(Skeletal landmark data)

··········

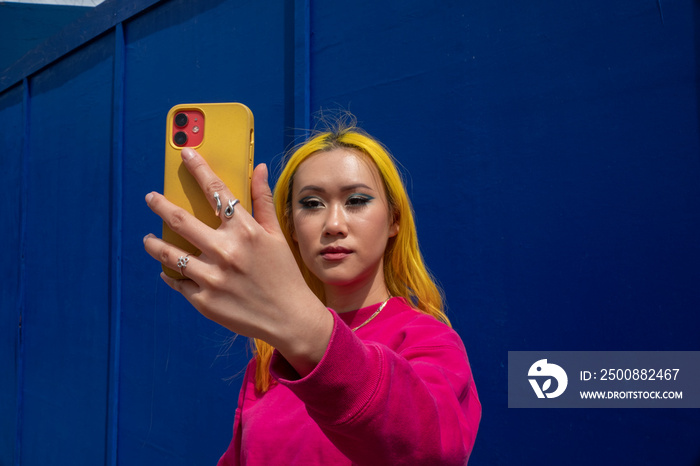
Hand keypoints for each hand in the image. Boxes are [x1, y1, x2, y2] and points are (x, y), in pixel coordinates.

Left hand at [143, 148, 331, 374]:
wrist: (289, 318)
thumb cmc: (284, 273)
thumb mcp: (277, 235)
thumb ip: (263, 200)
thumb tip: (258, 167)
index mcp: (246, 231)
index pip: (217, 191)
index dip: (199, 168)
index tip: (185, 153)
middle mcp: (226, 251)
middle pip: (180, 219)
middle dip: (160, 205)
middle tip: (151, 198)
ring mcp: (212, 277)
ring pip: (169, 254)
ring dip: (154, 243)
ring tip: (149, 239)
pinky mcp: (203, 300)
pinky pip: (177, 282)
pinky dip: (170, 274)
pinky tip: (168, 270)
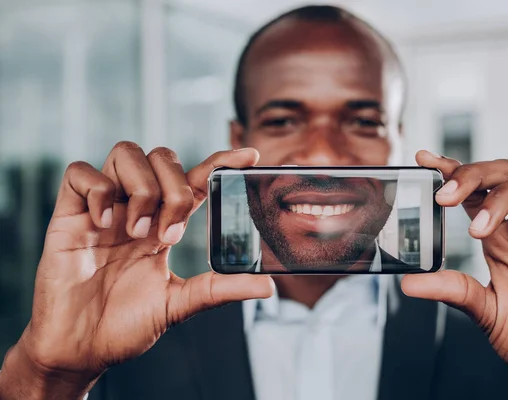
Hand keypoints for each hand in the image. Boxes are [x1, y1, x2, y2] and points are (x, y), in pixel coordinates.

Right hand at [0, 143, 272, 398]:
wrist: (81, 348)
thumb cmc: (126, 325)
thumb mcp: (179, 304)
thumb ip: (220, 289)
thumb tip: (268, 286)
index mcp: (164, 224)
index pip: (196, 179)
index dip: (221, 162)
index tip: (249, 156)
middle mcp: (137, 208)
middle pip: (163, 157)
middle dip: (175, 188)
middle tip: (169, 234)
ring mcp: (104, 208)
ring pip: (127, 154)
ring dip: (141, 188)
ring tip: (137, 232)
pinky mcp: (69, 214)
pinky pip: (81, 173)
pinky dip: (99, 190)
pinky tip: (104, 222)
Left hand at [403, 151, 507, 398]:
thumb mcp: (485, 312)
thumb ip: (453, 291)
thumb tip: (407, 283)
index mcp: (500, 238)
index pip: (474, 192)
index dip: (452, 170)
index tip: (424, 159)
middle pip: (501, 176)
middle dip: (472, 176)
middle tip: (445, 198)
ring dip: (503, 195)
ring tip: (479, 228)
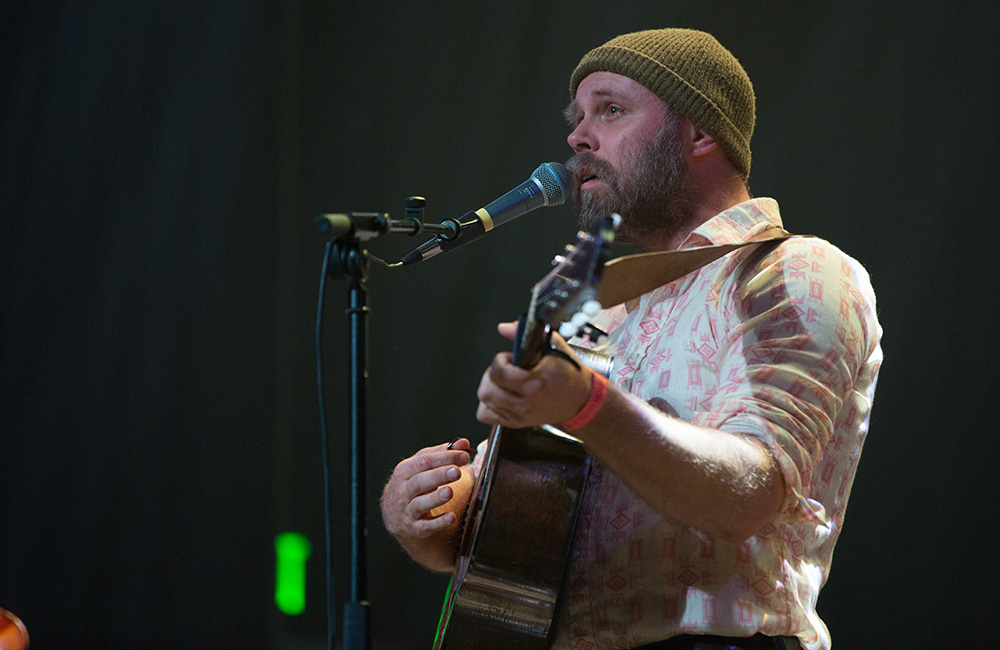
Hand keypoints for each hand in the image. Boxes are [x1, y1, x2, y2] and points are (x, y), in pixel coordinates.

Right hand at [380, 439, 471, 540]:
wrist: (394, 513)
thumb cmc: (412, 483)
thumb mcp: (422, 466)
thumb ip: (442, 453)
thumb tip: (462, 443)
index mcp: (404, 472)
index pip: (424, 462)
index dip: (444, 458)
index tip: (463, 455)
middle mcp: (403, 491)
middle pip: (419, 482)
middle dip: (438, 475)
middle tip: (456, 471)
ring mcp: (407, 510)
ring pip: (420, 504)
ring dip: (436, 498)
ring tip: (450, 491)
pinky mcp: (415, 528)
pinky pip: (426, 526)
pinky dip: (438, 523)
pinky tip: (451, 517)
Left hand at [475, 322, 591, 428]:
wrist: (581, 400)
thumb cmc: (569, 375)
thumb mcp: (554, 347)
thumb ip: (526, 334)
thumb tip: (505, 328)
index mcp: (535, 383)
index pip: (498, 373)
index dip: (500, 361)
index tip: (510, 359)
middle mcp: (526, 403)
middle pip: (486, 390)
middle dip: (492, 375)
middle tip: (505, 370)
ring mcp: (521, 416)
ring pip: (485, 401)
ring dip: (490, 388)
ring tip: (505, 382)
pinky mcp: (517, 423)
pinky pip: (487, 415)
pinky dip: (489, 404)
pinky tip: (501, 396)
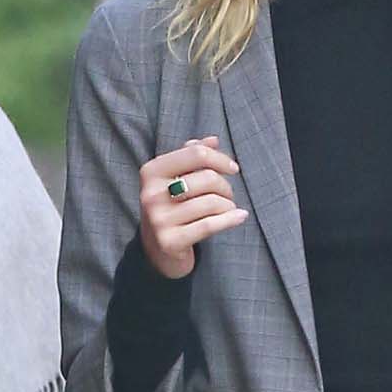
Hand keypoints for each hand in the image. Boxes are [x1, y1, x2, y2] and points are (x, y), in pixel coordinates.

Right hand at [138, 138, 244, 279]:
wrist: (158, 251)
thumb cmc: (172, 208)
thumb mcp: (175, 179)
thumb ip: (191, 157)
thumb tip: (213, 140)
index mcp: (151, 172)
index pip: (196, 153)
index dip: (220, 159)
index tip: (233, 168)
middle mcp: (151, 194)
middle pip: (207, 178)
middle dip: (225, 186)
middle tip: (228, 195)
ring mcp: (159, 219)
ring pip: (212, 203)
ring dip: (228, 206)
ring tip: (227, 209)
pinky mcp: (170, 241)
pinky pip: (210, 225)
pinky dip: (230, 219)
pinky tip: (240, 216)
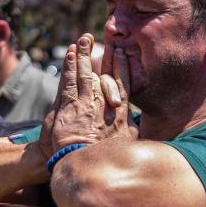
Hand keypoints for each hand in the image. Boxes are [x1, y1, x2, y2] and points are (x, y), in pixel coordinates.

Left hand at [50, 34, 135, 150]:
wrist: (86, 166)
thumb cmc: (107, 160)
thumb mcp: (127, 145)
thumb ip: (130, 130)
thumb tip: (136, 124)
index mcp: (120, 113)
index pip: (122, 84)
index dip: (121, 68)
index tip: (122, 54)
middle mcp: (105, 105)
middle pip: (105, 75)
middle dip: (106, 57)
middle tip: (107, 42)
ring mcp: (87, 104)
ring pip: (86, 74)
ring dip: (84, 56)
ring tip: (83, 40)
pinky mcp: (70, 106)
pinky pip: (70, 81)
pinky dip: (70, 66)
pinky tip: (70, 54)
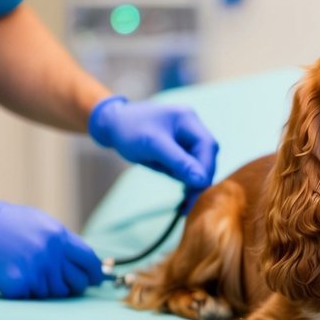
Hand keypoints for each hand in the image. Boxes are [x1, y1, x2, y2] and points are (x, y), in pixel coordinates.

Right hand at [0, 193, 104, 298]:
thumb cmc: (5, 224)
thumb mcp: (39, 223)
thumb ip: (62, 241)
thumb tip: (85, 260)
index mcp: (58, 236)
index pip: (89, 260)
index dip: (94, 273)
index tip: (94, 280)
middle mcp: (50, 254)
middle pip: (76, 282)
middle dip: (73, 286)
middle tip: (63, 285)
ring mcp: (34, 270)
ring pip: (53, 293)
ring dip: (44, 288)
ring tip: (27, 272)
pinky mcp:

··········

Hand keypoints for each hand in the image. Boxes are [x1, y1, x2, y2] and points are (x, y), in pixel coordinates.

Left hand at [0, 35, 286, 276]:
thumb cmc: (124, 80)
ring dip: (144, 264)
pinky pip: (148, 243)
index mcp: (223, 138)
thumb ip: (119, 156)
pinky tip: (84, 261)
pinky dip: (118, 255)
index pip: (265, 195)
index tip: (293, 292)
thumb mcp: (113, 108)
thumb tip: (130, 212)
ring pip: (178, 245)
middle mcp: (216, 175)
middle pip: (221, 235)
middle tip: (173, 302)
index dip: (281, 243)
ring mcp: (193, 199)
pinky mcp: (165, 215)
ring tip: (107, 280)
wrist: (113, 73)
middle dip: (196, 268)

··········

### [Task objective]
Repeat exactly the lines above from the one with "index mcp: (500, 238)" up to and including the one with "ring tip: (479, 228)". No other line belongs in the reply.

### [Task output]
index mcp: (500, 238)
index pip: (474, 192)
index dip: (452, 170)
index tip: (424, 159)
middle pip: (501, 176)
middle dip: (472, 176)
middle tip: (445, 198)
ring dip: (503, 195)
ring tip: (479, 228)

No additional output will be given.